→ **DIRECTIONS**
State only how many lines below include the string "Units".

[[ RECORDS FOR THE TASK open ]]

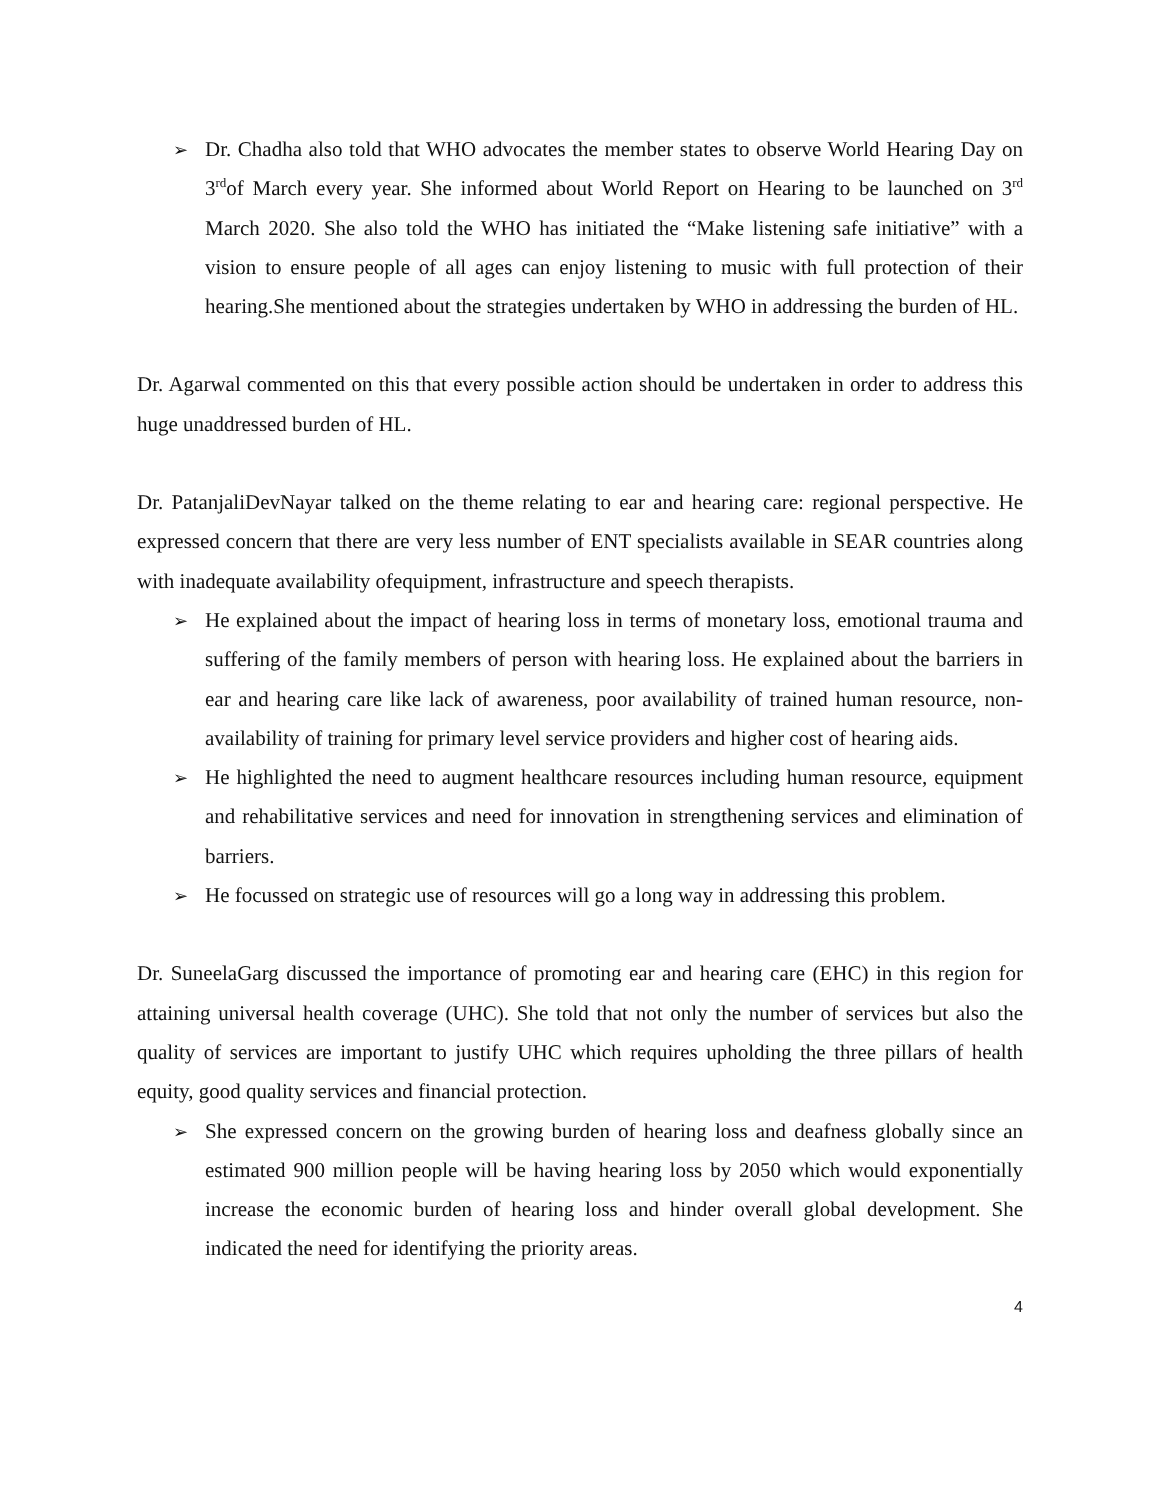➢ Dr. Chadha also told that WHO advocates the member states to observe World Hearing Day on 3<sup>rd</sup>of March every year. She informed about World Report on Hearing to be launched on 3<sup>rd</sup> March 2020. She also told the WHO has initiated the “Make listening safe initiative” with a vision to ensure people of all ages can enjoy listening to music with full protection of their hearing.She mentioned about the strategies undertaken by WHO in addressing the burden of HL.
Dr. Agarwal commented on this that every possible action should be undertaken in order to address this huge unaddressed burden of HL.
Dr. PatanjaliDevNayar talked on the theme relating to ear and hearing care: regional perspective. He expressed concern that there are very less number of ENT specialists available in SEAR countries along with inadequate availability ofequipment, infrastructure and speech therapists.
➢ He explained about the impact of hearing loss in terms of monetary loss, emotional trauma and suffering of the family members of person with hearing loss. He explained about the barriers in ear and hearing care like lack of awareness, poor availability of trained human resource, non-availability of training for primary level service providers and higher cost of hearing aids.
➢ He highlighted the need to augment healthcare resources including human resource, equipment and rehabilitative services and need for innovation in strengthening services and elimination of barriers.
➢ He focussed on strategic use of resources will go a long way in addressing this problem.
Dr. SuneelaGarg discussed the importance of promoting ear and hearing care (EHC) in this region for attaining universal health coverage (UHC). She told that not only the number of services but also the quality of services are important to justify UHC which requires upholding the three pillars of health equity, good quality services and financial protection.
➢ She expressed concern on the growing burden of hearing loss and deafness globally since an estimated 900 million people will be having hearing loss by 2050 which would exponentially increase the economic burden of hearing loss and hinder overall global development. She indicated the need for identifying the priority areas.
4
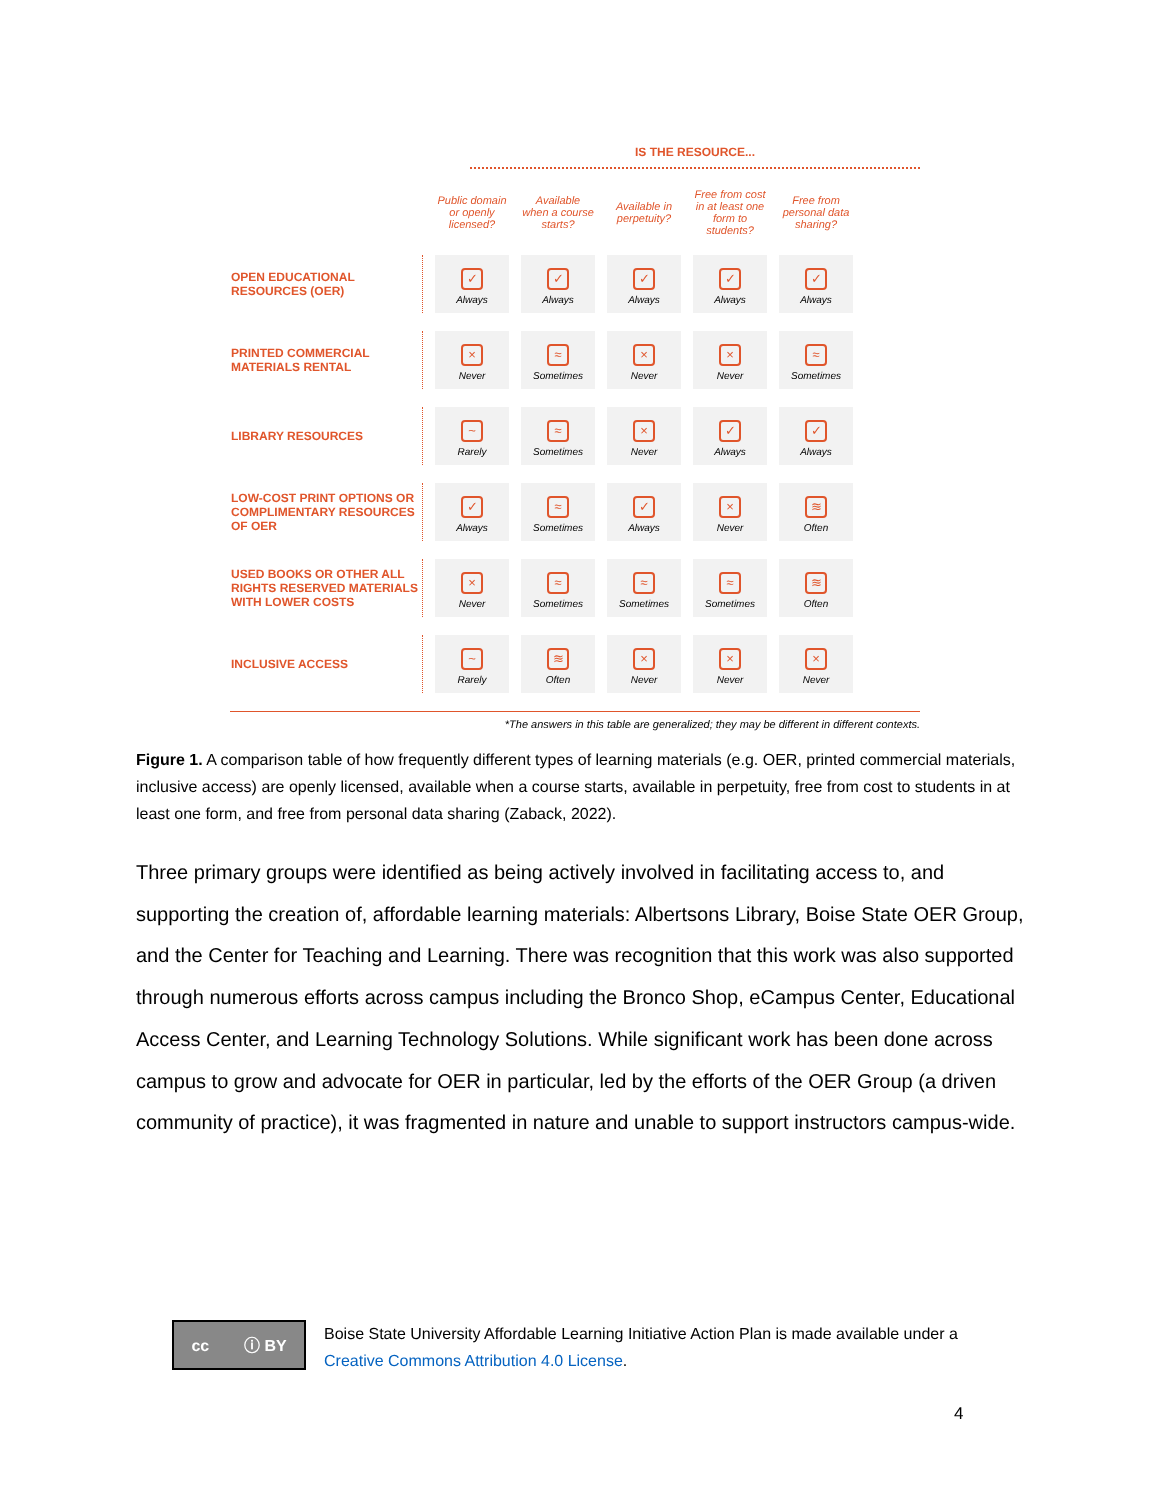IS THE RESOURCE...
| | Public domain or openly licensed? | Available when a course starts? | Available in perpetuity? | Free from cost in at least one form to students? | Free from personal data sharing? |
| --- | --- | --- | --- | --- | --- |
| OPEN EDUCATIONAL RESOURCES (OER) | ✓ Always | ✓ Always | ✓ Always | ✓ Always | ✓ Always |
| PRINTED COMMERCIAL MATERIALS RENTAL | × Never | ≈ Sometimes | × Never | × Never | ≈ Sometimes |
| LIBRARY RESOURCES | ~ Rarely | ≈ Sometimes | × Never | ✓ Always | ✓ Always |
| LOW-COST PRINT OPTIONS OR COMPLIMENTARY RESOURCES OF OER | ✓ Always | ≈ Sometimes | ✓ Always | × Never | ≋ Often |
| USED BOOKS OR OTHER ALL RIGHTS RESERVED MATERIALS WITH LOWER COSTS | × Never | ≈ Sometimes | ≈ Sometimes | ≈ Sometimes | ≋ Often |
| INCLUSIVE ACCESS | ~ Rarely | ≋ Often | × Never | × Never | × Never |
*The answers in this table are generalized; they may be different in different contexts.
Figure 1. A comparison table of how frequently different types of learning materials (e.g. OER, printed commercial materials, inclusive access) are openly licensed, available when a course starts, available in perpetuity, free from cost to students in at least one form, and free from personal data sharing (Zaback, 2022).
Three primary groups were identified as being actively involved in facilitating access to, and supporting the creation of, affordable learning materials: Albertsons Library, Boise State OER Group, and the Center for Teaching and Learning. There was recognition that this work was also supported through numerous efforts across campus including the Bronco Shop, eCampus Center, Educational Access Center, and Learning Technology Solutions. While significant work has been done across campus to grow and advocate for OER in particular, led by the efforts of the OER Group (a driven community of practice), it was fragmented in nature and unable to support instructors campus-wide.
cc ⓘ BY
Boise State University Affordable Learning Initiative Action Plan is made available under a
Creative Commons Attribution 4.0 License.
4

[[ RECORDS FOR THE TASK closed ]]
[[ RECORDS FOR THE TASK open ]]

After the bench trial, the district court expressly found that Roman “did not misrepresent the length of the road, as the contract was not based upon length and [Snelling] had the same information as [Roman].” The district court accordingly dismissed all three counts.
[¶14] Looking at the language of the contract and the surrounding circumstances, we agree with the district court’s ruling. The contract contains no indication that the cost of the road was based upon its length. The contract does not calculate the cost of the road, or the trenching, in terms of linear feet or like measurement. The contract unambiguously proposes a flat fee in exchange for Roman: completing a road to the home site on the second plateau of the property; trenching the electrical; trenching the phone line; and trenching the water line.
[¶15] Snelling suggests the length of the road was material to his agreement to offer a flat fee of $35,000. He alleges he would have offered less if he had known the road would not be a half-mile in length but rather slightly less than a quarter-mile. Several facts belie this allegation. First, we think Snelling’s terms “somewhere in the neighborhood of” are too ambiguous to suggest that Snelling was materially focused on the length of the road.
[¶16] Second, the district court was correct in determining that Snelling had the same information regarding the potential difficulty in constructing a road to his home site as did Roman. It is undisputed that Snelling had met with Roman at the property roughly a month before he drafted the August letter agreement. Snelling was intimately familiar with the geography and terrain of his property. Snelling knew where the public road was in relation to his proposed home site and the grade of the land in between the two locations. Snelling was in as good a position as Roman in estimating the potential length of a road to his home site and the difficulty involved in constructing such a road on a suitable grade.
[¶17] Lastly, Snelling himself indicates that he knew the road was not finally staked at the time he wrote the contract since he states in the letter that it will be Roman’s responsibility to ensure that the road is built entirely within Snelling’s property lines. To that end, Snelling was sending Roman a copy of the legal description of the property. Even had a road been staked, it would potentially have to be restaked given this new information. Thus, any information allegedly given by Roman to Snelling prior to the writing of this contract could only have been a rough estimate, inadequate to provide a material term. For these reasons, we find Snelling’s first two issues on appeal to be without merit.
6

[[ RECORDS FOR THE TASK closed ]]
[[ RECORDS FOR THE TASK open ]]

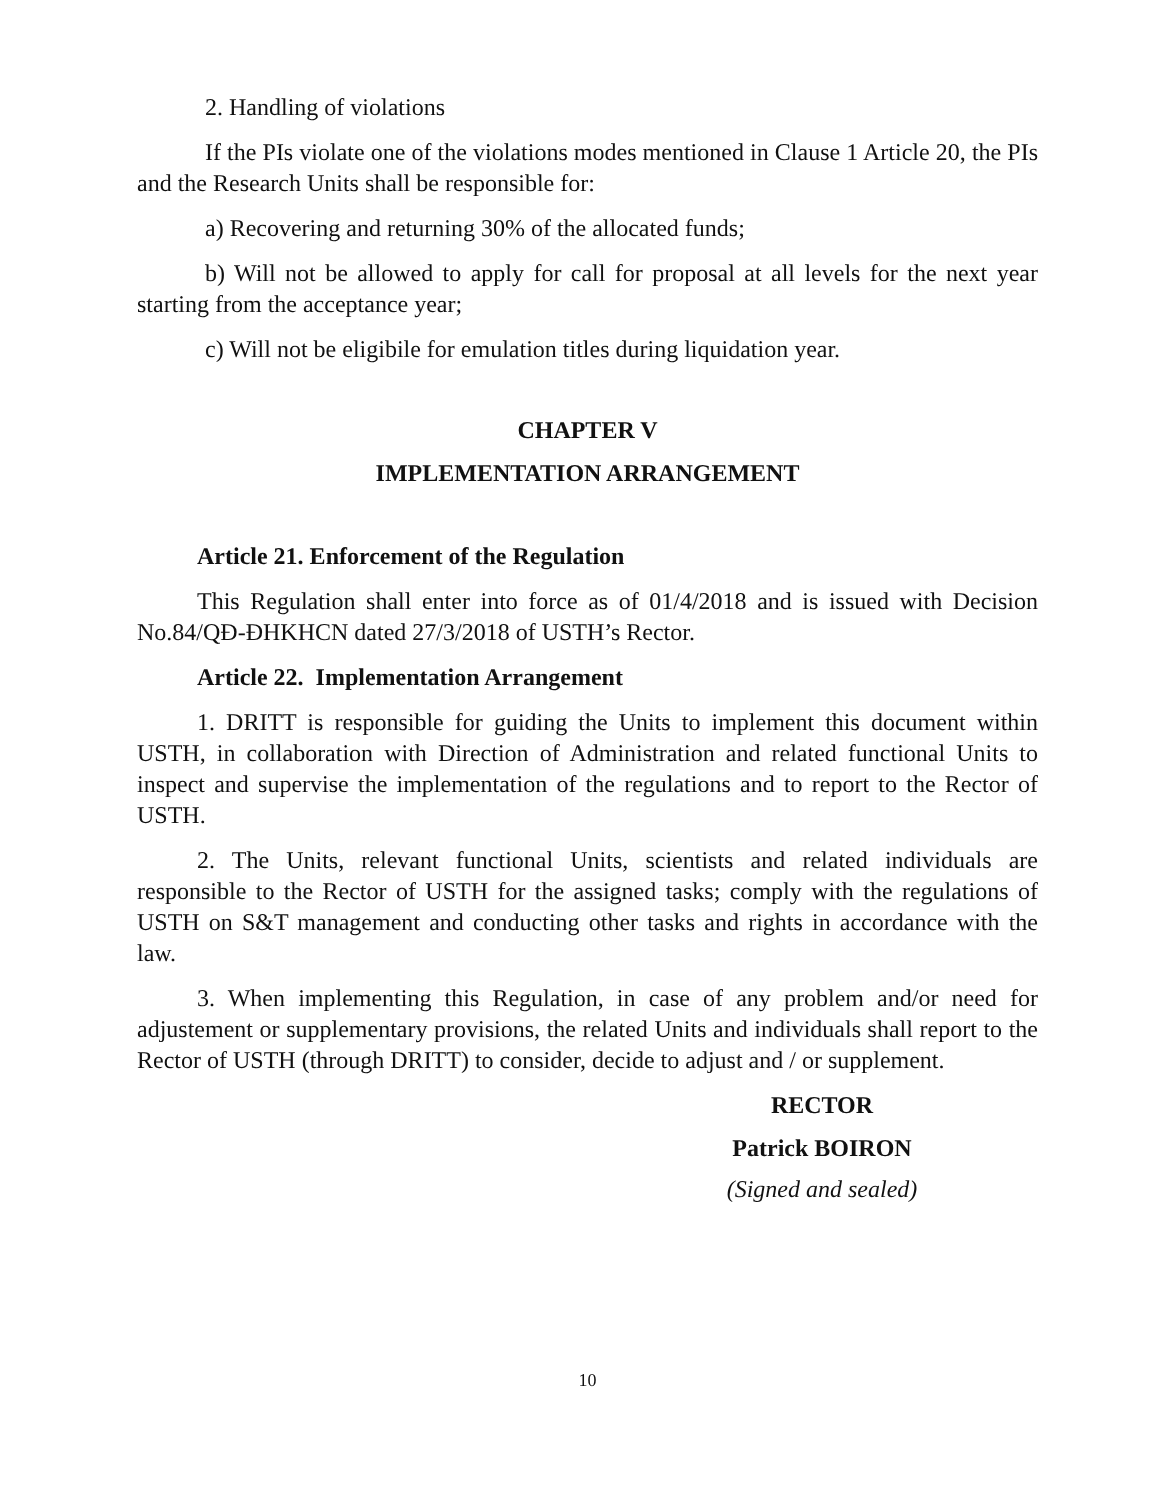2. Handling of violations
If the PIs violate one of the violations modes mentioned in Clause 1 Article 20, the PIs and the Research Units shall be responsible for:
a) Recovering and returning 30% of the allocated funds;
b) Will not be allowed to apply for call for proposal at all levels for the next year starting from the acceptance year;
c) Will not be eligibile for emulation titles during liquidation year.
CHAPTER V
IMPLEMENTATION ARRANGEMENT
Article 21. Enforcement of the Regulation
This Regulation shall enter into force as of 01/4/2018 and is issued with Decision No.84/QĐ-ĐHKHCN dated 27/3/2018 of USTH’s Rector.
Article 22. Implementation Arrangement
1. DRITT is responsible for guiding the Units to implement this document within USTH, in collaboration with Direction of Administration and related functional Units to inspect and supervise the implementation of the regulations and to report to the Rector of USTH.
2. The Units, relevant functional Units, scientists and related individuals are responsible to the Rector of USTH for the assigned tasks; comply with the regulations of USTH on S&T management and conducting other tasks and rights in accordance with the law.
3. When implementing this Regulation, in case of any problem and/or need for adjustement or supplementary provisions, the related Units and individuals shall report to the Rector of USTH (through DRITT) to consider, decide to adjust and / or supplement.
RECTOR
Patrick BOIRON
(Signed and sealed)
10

[[ RECORDS FOR THE TASK closed ]]

→ **ANSWER TO THIS EXERCISE**
4